As he talked, Wolf began to apply the stencils, moistening the shaved skin of Father Bryce’s chest and stomach with a sponge, then positioning each stencil carefully and pressing it to the damp flesh until the skin bore a transferred image for the tattooist’s needle to follow. As if he were in a dentist’s chair, Father Bryce kept his eyes closed and tried not to think about what was being done and to ignore the tattooist’s chatter. One anecdote followed another, each one a little parable about the satisfaction to be gained through suffering. Father Bryce had given more than a few homilies on the same subject, and he felt a professional respect for Wolf’s skill in engineering the right attitude in his customers so that instead of dreading what he was about to do they would welcome it.
“Okay, Damon,” Wolf announced as he peeled off the last stencil from Father Bryce’s abdomen. “We’re ready for serious shit.”
He took up the tattooing gun and positioned the tip of the needle over the middle of Father Bryce’s chest just below the rib cage. He tapped the on/off
switch with his foot and with a high-pitched electric whine the needle bit into flesh.
Father Bryce’s first reaction was simply relief to know the extent of the pain he would have to bear and to know that it was bearable. It was not as bad as he’d feared, nothing like the pain of a dentist’s drill, which the instrument in Wolf’s hand so much resembled.

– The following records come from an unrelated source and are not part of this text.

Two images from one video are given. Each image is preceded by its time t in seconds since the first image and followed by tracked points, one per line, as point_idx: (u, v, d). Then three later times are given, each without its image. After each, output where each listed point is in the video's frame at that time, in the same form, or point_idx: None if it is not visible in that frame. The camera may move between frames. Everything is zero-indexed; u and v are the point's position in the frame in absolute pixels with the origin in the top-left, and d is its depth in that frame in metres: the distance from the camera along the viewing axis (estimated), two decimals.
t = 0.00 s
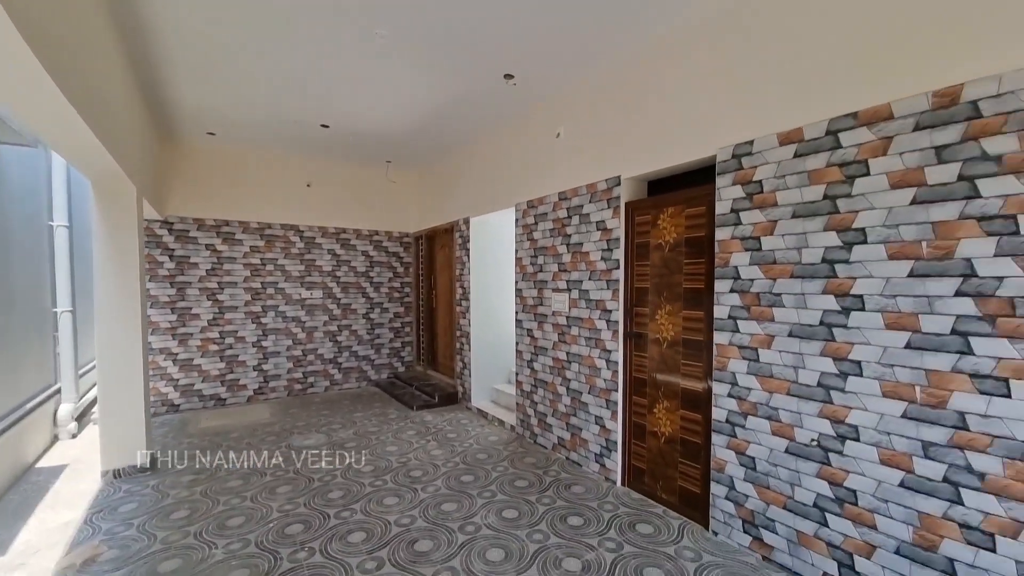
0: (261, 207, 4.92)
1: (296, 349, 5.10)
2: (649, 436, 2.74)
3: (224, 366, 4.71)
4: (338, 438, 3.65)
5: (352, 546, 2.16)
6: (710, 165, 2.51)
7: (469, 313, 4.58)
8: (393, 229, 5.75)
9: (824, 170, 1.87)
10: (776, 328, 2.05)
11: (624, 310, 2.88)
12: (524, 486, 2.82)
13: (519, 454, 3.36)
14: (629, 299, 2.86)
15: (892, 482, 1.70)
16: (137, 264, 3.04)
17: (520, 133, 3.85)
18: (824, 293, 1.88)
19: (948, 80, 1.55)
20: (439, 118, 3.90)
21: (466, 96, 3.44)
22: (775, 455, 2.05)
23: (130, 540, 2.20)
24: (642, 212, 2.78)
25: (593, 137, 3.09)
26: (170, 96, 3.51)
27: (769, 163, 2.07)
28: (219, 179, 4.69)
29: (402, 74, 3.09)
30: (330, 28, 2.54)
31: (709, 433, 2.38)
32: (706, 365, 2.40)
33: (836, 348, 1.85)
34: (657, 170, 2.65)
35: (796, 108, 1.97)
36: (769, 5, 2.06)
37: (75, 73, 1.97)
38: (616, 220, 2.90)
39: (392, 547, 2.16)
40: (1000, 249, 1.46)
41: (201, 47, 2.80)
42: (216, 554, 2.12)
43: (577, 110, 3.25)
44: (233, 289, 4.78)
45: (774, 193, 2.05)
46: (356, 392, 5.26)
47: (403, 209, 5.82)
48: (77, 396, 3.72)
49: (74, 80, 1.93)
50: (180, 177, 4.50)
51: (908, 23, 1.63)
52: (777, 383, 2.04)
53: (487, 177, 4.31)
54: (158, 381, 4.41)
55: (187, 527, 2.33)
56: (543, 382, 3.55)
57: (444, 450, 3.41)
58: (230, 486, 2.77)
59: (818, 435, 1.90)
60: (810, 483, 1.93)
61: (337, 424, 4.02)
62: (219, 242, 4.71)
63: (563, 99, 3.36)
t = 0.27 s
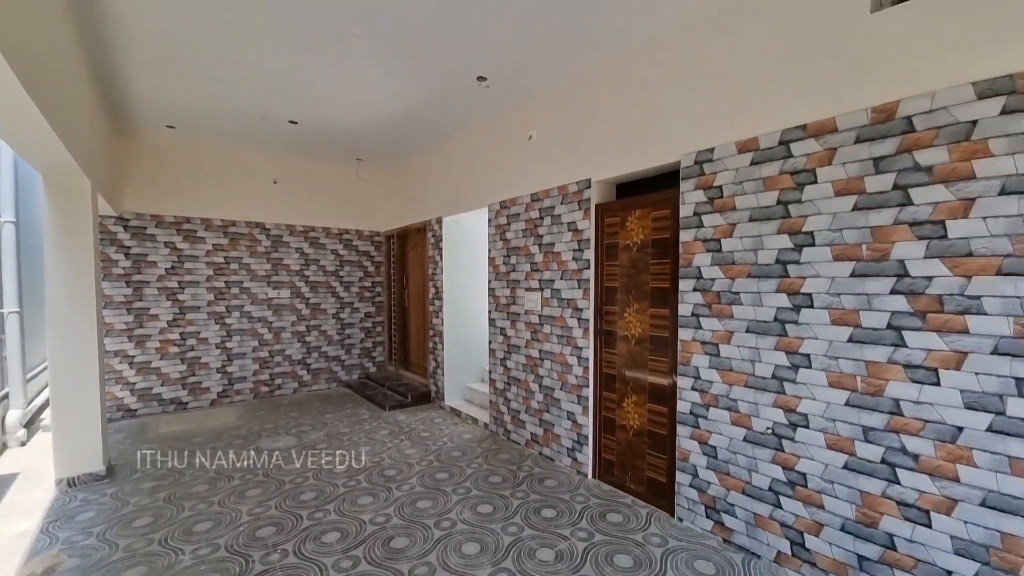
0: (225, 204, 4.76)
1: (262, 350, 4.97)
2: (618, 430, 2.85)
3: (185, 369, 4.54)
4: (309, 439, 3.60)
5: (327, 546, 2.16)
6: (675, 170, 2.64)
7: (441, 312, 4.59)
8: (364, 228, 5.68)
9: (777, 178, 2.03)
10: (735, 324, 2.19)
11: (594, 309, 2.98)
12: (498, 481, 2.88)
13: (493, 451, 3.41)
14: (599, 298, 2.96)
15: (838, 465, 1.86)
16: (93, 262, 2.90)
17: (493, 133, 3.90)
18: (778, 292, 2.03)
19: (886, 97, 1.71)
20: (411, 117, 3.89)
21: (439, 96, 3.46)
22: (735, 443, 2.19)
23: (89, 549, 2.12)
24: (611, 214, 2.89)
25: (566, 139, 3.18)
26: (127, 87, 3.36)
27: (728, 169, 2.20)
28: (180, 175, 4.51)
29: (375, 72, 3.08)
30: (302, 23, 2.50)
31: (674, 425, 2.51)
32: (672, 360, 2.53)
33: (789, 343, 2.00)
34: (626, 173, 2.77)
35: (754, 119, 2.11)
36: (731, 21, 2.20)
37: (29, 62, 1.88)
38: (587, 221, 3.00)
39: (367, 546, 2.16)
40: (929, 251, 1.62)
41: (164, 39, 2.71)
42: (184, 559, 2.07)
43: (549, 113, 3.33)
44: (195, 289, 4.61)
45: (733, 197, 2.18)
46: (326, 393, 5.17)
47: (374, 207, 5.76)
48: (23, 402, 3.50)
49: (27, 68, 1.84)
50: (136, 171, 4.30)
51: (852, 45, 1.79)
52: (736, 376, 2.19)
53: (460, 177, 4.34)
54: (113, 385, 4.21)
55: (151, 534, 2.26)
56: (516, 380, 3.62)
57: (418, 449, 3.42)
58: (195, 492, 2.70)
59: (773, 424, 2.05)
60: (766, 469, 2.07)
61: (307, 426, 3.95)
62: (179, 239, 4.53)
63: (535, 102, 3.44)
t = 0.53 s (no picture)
0: (185, 200, 4.57)
1: (226, 352, 4.80)
2: (589, 426, 2.93)
3: (142, 373, 4.33)
4: (277, 443, 3.51)
5: (298, 550, 2.13)
6: (643, 174, 2.74)
7: (414, 312, 4.57)
8: (333, 227, 5.58)
9: (736, 184, 2.17)
10: (699, 322, 2.31)
11: (565, 308, 3.06)
12: (472, 479, 2.90)
13: (466, 450, 3.43)
14: (570, 297, 3.04)
15: (791, 453, 1.99)
16: (42, 260, 2.74)
17: (465, 134, 3.92)
18: (737, 291, 2.17)
19: (833, 111, 1.86)
20: (383, 116, 3.86)
21: (412, 95, 3.45)
22: (698, 435, 2.31)
23: (41, 564, 2.01)
24: (582, 216, 2.97)
25: (537, 142, 3.24)
26: (79, 77, 3.18)
27: (692, 175, 2.34)
28: (135, 169, 4.30)
29: (347, 69, 3.05)
30: (271, 18, 2.45)
31: (643, 420, 2.61)
32: (640, 357, 2.63)
33: (747, 339, 2.14)
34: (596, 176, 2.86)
35: (717, 128, 2.25)
36: (695, 34, 2.32)
37: None
38: (558, 223, 3.07)
39: (341, 548, 2.15)
40: (870, 254, 1.78)
41: (121, 28, 2.59)
42: (146, 570, 1.99)
43: (521, 115, 3.39)
44: (153, 289, 4.41)
45: (697, 202, 2.32)
46: (294, 396, 5.05)
47: (344, 206, 5.66)
48: None
49: None
50: (87, 164, 4.08)
51: (804, 62, 1.94)
52: (700, 371, 2.31)
53: (432, 177, 4.33)
54: (61, 391, 3.97)
55: (109, 545, 2.16)
56: (489, 379, 3.65)
57: (390, 450, 3.40)
58: (156, 500, 2.59)
59: (733, 417, 2.18)
60: (727, 458, 2.20)
61: (275, 429, 3.86)
62: (135, 237, 4.32)
63: (508, 104, 3.49)
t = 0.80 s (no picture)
0: (139, 194, 4.34)
1: (184, 354, 4.59)
2: (561, 422, 2.98)
3: (91, 377, 4.09)
4: (242, 447, 3.40)
5: (267, 556, 2.07)
6: (614, 176, 2.81)
7: (385, 311, 4.51)
8: (300, 224, 5.42)
9: (702, 187, 2.26)
10: (667, 320, 2.40)
11: (538, 307, 3.10)
12: (445, 479, 2.90)
13: (440, 450, 3.42)
14: (543, 296, 3.08)
15: (753, 444, 2.10)
16: None
17: (438, 131, 3.89)
18: (703, 290, 2.26)
19: (791, 120, 1.98)
20: (353, 111, 3.78)
21: (384, 91, 3.40)
22: (666, 429, 2.40)
23: None
24: (554, 216, 3.02)
25: (511, 141, 3.26)
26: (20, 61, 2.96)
27: (660, 178, 2.42)
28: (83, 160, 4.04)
29: (317, 63, 2.97)
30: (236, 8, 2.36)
31: (614, 415, 2.68)
32: (611, 355, 2.70)
33: (712, 336, 2.23)
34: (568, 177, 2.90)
35: (684, 132, 2.33)
36: (664, 41, 2.40)
37: None
38: (531, 222, 3.10)
39: (311, 552, 2.11)
40: (823, 255, 1.90)
41: (69, 11, 2.43)
42: None
43: (494, 114, 3.40)
44: (104, 288, 4.16)
45: (664, 204, 2.40)
46: (259, 398, 4.88)
47: (311, 202, 5.51)
48: None
49: None
50: (29, 154, 3.80)
51: (765, 73, 2.05)
52: (668, 367, 2.40)
53: (403, 174, 4.28)
54: None
55: (60, 559, 2.04)
56: (462, 378, 3.65)
57: (362, 452, 3.35)
58: (111, 511, 2.46)
59: (699, 411, 2.28)
60: (693, 450, 2.30)
61: (239, 433, 3.72)
62: (83, 233, 4.06)
63: (481, 102, 3.49)
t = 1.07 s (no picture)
0: (87, 188, 4.06)
1: (138, 358, 4.34)
2: (536, 421, 3.01)
3: (33, 384, 3.80)
4: (203, 455, 3.25)
5: (233, 567, 1.99)
6: (586, 178, 2.87)
7: (354, 312, 4.41)
8: (264, 222, 5.23)
9: (671, 191, 2.34)
10: (638, 319, 2.47)
11: (512, 307, 3.12)
12: (419, 481, 2.87)
13: (413, 451, 3.39)
14: (517, 296, 3.10)
15: (719, 438, 2.19)
16: None
17: (410, 129, 3.84)
18: (672, 290, 2.34)
19: (754, 129, 2.08)
20: (323, 107, 3.69)
21: (355, 87, 3.33)
22: (638, 426, 2.47)
23: None
24: (528, 217, 3.04)
25: (485, 141, 3.26)
26: None
27: (631, 181, 2.49)
28: (24, 151, 3.75)
29: (285, 57, 2.88)
30: None
31: (587, 413, 2.74)
32: (584, 354, 2.75)
33: (681, 335, 2.32)
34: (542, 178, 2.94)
35: (654, 137, 2.41)
36: (634, 48, 2.47)
37: None
38: (505, 223, 3.12)
39: (281, 561, 2.04)
40: (784, 258, 2.00)
41: None
42: None
43: (467, 114, 3.39)
44: (47, 288, 3.88)
45: (635, 207, 2.47)
46: (220, 403, 4.68)
47: (276, 200, 5.32)
48: None
49: None
50: None
51: (730, 82, 2.14)
52: (639, 365, 2.47)
53: (375, 172, 4.20)
54: None
55: None
56: (435, 379, 3.63)
57: (332, 456, 3.27)
58: (59, 526, 2.31)
59: (669, 407, 2.36)
60: (663, 445, 2.38)
61: (200, 440, 3.56)
62: (24, 229, 3.77)
63: (454, 102, 3.48)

It couldn’t be shrugged away or ignored, but it was not such a pain as the Jesuits knew at the hands of the Hurons (or, for that matter, the Cathars at the hands of the Inquisition).
“Tattoos do things to people,” Wolf observed, keeping his eye fixed on the slow progress of the needle as it traced a line of ink and blood across Father Bryce’s flesh. “They get changed. Not just in the way that’s obvious.
Like they say, what happens is more than skindeep.”
Father Bryce flinched as the needle hit a nerve that caused the dull pain to flare, momentarily, into something bright and intense. He began to sweat.
“You become a different person,” Wolf went on coolly. “I’ve seen it happen to lots of guys. Chicks, too. Not always. Some guys get tattooed the way they go to work where their dads went to work. Like, it’s part of the job description. But you’re not that kind, I knew that even before you come in.
Not with a design like you were asking for.
“Some designs are like doorways, you know what I mean? They’re like there’s something inside of you that can’t get out until the tattoo is there, and the tattoo lets it out. That’s how it was for me, man. Five years ago, you know what I was doing? I was a fuckin’ CPA. I shit you not. A tax accountant for a big company. So what happened was I went with a buddy of mine who had this bike that’s like a toy for weekends, and we drove to this rally in Wisconsin, and there was this tattooist there working out of a Winnebago. We got stewed and then we got tattooed. I got a wolf, the head of a wolf, on my shoulder, where I figured no one would see. But I saw it. And I knew the person with the tattoo was not the same person who put on the business suit and commuted to work every day. And gradually Wolf, the person with the tattoo, took charge. The other way of looking at it—my wife’s way— was that booze took charge. But really the booze was like a switch, or the stuff Dr.